# Teile der Übung:
A – Wie viele menschliche Überreste wurden laut dem Auszug zum Thüringer Forschungsprojekt dokumentiert?
B – Prüfe anhand des Auszugs zum Thüringer Forschungsprojekt, ob die folgenden Aussagen zutreffen. Antworte jeweils mit Ja oder Nein und zitiere die entscheidenden Worte aus dem Auszug.
(i) Die untersuchten Objekte stammen aus fünf Museen.
(ii) Der Museumsverband Thüringen gab die Ergebnisse an einem Freitag bekannt.
(iii) Für die fachliche Einordnung werden keine weiteren Spezialisten benötigt.

# Bereitgestellter Auszug:
-- -- --
Nur wenige der bei einem Forschungsprojekt untersuchten Objekte in Thüringer Sammlungen haben eine eindeutig unproblematische Herkunftsgeschichte. Mehr als 2200 außereuropäische Objekte sowie 42 menschliche Überreste wie Haare oder Zähne aus fünf Museen seien für das Projekt dokumentiert worden, teilte der Museumsverband Thüringen am Montag mit. Der Fokus lag dabei auf kolonialen Zusammenhängen.

Bei einem Großteil (etwa 63 Prozent) der untersuchten Gegenstände sei offen, über welche Wege genau sie in die Sammlungen gelangt seien. Bei etwa 32 Prozent davon werde nun ein Unrechtskontext vermutet, bei dem beispielsweise Gewalt eine Rolle gespielt haben könnte. Lediglich fünf Prozent der überprüften Objekte seien demnach als unbedenklich einzuordnen.

Nicht eindeutig konnten etwa solche Objekte kategorisiert werden, die aus formalen Kolonialherrschaften stammen oder die noch keiner Herkunftsregion oder Volksgruppe zugeordnet werden konnten, wie es hieß. Weitere Spezialisten seien für die fachliche Einordnung noch gefragt.
-- -- --
# Auszüge der Auflistung:
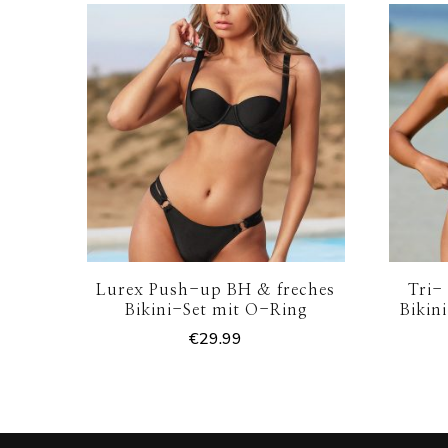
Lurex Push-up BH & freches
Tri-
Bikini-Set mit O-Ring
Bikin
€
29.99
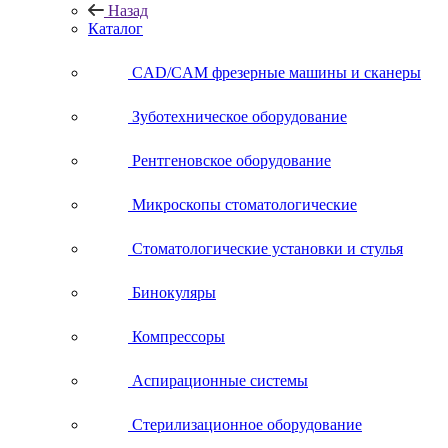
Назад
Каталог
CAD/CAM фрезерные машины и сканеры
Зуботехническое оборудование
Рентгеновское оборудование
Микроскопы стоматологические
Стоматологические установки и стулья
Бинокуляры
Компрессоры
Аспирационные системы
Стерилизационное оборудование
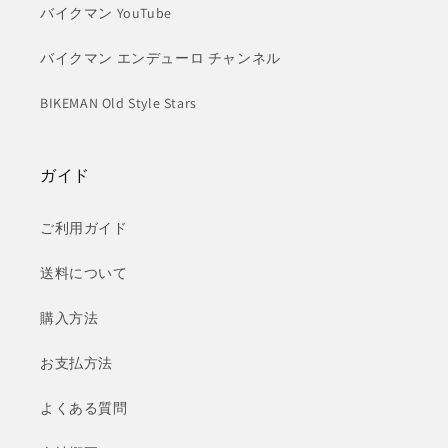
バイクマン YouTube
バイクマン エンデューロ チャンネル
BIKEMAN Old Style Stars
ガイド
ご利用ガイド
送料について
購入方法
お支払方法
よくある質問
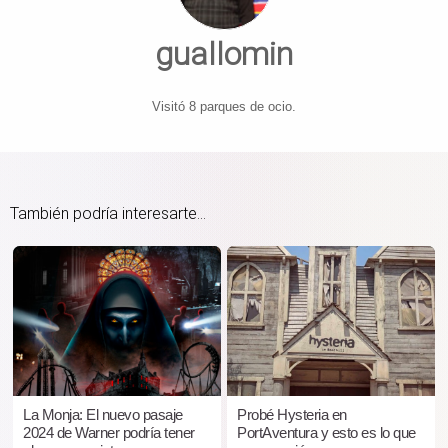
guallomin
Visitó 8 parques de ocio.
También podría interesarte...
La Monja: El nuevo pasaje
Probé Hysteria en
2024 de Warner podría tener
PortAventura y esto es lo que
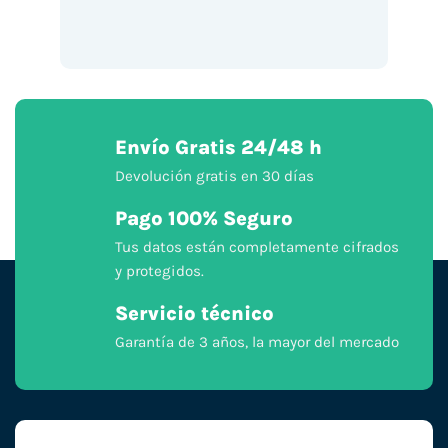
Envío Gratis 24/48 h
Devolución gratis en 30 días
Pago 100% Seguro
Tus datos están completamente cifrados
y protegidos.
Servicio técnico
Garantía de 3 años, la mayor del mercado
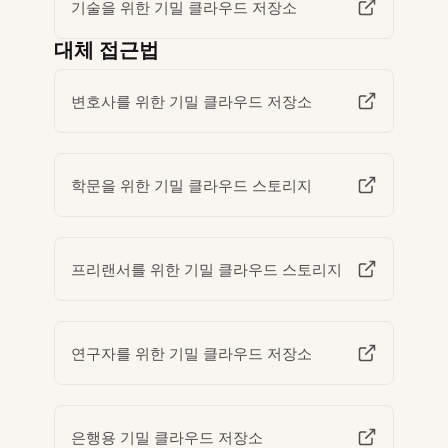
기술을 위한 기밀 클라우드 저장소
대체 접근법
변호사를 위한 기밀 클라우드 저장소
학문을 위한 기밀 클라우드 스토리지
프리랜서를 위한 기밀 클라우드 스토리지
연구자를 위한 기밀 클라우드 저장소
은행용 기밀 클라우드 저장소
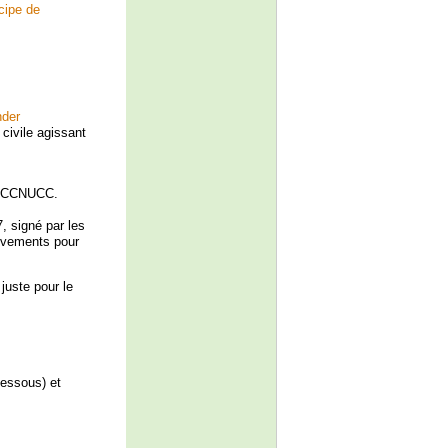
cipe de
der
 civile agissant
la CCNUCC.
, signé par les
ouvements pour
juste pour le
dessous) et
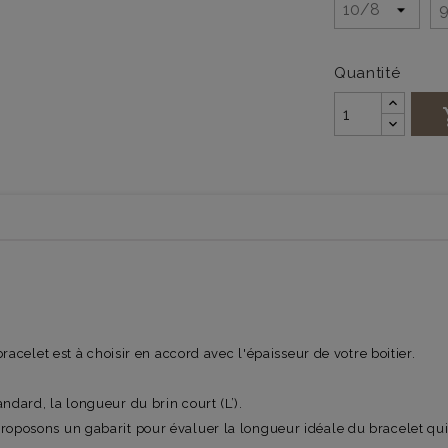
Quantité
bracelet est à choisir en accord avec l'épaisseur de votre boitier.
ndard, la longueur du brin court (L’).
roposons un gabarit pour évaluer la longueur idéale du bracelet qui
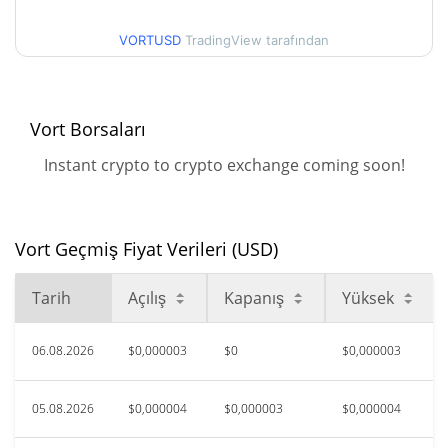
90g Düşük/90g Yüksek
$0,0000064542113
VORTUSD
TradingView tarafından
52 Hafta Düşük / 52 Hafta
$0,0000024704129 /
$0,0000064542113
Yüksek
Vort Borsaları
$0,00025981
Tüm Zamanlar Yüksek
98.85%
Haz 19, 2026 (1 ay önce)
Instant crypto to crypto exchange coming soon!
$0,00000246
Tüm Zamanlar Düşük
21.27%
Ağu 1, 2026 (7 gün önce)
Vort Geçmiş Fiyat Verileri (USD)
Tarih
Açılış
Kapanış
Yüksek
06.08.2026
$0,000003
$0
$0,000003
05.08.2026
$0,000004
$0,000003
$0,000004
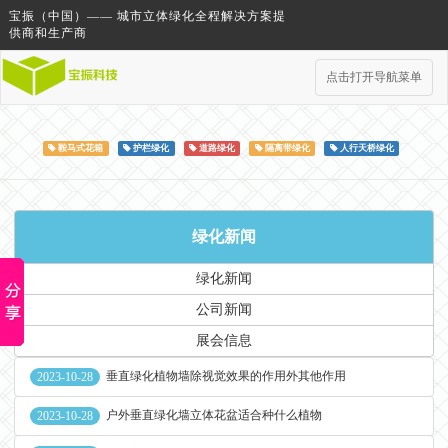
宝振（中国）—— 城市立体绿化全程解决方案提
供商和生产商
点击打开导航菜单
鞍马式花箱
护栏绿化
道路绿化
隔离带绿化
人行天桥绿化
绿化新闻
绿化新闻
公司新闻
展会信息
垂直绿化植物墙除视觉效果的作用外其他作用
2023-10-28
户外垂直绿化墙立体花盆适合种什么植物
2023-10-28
-- -- --
# Bearbeitete Übung:
A – 42 menschliche Überreste, etwa Haare oder Zähne.

B –
(i) Ja: „aus fünf Museen“
(ii) Nein: „teilte der Museumsverband Thüringen am Montag mit“
(iii) Nein: „Weitere Spezialisten seien für die fachliche Einordnung noch gefragt.“